--- WRITTEN TASK 1 ---
Say whether each of these statements agrees with the forum thread on matching URLs in Perl, answering yes or no and quoting the deciding words of the thread: (a) The reply advises testing for a match rather than assuming one. (b) The reply says the part after the slash must be matched. (c) The reply says Freidl's URL matching masterpiece runs to five embedded REs.
--- WRITTEN TASK 2 ---
Continue the forum thread on matching URLs in Perl from the point where it stops.

--- SELECTED PASSAGE ---
---*---

David Moreno wrote:
> It's a nice, a bit complex one. I'd try it as:
>
> $url =~ m!\A(http://)?(.+?)(/.*)?\z!;
> print $1 if $1;
> print $2;
>
> TIMTOWTDI.
>
Be a little more flexible ( inner non-capturing parens ( "(?: ...)" )
add https and, if needed "ftp" or "ldap" or ... and "/i" for case
insensitive) and always test, not assume a match. And if you know your
separator/marker (the slash) use that rather than 'dot':
if ( $url =~ m!\A((?:http|https)://)?([^/]+)!i ) {
print $1 if $1;
print $2;
} # else 'no URL'
Don't need to match (or not) the stuff after the end of the 'not slash'
part, as you don't care about it ... though you may need to 'chomp' $url
first (or deal w/ the "\n" if it's there - depends upon your loop). If
you're serious, though, there are a number of modules for this URL
finding that'll do it right for nearly everything legit - it's harder
than you'd think. J. Freidl's ("Mastering Regular Expressions" O'Reilly
http://www.oreilly.com/catalog/regex3/index.html
http://regex.info/
) URL matching masterpiece runs to 9 embedded REs and yikes but here's a
simpler one:
if ($url =~ m{^https?://([^/:]+)(:(\d+))?(/.*)?$}i)

---*---

--- LISTED RECORDS ---
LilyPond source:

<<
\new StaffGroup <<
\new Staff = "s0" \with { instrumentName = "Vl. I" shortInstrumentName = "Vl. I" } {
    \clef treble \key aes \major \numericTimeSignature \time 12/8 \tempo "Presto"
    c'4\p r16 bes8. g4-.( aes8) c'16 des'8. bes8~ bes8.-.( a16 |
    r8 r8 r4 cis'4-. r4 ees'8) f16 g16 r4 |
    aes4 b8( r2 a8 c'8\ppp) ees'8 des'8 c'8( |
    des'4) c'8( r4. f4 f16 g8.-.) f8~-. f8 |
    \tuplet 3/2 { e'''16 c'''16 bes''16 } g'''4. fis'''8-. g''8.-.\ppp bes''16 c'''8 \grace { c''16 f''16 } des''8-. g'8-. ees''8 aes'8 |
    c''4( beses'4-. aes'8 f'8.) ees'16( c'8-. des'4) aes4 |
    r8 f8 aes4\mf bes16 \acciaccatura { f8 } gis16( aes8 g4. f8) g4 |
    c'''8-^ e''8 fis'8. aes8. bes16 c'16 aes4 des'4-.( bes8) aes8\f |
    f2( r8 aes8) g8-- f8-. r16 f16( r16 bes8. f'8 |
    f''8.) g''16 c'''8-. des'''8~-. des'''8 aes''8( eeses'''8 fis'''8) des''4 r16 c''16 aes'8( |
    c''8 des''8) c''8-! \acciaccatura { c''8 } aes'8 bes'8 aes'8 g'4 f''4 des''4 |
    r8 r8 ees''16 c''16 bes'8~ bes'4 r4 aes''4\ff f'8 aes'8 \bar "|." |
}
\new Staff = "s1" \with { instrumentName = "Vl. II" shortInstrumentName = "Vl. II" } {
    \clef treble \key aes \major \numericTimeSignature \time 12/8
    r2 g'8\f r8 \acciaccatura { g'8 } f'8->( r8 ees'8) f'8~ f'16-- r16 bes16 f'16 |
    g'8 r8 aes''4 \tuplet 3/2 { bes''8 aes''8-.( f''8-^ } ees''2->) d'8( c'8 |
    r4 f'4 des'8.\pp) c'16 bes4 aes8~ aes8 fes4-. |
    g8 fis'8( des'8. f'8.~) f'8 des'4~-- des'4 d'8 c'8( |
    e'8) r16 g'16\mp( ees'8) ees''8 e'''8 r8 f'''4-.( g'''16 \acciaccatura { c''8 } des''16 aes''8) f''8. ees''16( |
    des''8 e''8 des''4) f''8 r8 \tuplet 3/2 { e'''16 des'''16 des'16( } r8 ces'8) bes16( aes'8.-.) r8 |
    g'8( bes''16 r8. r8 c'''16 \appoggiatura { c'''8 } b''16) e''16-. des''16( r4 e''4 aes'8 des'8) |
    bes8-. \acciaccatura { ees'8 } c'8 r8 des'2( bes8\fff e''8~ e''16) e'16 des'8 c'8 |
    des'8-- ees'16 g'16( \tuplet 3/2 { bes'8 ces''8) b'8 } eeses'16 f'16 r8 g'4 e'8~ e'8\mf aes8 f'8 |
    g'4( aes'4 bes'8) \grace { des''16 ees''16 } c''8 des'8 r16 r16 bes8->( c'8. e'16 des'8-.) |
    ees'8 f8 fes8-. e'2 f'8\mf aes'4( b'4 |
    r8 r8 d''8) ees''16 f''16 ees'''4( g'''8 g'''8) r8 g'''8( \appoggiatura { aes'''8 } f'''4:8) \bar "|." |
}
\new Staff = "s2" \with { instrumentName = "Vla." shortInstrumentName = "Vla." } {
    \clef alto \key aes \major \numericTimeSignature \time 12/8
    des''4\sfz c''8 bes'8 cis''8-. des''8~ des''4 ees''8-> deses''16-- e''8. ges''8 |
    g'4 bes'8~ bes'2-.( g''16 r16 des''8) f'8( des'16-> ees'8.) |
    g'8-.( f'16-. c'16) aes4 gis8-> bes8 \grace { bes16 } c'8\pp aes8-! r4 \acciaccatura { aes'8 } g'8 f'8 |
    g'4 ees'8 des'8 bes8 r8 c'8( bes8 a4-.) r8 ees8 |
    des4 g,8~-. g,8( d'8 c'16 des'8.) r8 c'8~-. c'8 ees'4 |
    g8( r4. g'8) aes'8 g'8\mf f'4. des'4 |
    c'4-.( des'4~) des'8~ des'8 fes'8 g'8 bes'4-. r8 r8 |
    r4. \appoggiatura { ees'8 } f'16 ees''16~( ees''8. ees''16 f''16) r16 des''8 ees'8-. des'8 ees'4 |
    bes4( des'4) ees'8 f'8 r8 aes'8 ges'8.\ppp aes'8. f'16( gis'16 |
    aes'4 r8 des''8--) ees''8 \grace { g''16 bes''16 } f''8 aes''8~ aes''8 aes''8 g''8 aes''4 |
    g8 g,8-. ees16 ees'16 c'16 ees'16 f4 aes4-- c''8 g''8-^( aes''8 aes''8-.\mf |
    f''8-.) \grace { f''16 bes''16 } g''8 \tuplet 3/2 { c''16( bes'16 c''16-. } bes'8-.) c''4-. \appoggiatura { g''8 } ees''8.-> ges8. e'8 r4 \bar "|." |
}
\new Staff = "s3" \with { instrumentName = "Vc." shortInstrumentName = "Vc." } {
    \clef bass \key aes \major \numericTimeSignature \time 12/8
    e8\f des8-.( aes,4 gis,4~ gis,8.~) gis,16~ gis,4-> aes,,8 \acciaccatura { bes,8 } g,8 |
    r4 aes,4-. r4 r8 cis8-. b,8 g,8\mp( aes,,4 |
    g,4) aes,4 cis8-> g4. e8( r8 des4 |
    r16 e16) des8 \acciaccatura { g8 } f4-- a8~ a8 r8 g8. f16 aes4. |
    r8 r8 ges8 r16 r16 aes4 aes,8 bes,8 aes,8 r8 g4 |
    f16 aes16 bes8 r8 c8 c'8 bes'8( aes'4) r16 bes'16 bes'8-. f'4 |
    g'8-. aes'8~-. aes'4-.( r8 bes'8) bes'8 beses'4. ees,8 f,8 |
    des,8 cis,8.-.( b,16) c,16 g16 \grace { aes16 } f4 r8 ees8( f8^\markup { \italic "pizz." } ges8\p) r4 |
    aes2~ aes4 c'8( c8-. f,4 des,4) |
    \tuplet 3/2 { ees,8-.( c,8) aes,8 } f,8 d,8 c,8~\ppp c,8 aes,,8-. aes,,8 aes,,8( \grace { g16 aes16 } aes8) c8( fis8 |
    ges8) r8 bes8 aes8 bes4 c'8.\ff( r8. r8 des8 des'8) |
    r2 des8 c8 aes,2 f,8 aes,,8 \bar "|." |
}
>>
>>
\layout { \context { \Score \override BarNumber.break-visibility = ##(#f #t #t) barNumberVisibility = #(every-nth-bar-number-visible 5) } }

---*---

--- FINAL ANSWER 1 ---
(a) Yes: "always test, not assume a match"
(b) No: "Don't need to match (or not) the stuff after the end of the 'not slash'"
(c) No: "runs to 9 embedded REs"

--- FINAL ANSWER 2 ---
{
my $host = $1;
my $port = $3 || 80; #/ Use $3 if it exists; otherwise default to 80./
my $path = $4 || "/"; #/ Use $4 if it exists; otherwise default to "/"./
print "Host: $host\n";
print "Port: $port\n";
print "Path: $path\n";
} else {
print "Not an HTTP URL\n";
}
--
Andy Bach, Sys. Mangler
Internet: [EMAIL PROTECTED]
VOICE: (608) 261-5738 FAX 264-5932
The only function of economic forecasting is
to make astrology look respectable.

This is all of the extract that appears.